*** DATA EXTRACT ***

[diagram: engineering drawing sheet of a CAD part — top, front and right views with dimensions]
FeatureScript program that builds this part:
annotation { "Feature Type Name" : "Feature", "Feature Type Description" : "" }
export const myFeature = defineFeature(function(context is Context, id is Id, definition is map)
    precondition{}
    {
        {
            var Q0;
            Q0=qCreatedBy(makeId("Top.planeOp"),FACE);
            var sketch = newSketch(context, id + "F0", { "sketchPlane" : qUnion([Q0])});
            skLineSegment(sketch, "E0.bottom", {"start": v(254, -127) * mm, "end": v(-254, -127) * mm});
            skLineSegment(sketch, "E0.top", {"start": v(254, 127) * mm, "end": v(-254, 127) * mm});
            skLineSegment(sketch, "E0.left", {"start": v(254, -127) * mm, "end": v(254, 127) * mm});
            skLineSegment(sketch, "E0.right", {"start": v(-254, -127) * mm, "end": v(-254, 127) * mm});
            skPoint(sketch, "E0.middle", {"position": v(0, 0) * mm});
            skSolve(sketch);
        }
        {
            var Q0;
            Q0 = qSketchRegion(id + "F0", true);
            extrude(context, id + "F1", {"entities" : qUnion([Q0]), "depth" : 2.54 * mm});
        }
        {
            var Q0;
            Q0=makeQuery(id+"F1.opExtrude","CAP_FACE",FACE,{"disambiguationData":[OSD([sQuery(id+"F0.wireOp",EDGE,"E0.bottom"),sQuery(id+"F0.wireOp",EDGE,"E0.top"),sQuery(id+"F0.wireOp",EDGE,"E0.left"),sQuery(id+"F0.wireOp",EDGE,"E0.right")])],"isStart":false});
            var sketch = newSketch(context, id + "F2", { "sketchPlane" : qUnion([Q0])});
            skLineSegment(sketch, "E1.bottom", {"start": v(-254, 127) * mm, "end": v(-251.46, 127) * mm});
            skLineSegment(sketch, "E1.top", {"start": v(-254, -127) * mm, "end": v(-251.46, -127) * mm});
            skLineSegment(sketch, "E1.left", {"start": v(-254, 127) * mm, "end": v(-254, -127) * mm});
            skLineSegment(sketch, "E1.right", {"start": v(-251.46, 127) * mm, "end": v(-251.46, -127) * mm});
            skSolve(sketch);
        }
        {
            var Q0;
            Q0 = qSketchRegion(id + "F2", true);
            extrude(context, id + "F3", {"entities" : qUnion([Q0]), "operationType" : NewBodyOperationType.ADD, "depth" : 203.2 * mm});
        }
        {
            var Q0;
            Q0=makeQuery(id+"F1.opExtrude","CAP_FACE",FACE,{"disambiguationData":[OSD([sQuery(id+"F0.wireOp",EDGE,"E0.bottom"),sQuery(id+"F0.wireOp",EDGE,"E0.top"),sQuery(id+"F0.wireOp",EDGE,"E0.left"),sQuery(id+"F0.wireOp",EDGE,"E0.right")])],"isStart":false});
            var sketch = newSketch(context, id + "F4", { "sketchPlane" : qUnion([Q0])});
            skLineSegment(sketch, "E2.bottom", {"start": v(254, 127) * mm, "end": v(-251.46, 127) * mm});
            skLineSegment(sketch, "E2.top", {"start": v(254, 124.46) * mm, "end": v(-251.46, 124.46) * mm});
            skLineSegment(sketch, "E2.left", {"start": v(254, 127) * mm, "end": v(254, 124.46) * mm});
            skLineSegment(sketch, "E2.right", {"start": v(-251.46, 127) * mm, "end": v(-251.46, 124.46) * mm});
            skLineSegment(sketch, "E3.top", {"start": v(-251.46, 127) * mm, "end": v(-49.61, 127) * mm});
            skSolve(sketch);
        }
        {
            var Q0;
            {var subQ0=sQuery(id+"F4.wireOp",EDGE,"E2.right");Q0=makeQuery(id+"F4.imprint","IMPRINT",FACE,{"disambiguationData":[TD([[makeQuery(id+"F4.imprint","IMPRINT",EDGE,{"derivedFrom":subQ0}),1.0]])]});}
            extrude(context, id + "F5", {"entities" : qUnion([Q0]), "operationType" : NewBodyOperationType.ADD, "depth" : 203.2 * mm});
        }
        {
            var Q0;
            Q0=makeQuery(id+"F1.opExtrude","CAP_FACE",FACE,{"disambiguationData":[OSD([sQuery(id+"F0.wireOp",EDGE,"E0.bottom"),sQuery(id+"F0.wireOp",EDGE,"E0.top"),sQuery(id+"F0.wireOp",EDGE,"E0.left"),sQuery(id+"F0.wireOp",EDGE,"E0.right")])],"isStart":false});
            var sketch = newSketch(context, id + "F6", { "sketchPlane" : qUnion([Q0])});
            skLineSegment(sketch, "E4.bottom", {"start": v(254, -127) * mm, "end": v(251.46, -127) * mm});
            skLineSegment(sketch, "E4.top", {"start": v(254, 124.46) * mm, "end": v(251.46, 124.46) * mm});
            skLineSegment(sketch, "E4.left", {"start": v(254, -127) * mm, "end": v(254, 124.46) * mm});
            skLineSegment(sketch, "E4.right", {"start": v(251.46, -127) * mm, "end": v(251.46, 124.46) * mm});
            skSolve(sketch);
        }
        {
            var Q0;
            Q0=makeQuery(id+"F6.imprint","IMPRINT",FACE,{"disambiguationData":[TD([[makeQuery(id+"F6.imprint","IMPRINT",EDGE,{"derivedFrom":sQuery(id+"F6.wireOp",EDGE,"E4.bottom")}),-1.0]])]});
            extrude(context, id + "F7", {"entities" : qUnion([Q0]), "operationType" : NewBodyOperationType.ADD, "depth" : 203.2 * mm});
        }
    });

***

§ **EXERCISE GOAL**
Find every line in the data above that contains the string "true", and copy each of those lines in full.

§ **COMPLETE RESPONSE**
            Q0 = qSketchRegion(id + "F0", true);
            Q0 = qSketchRegion(id + "F2", true);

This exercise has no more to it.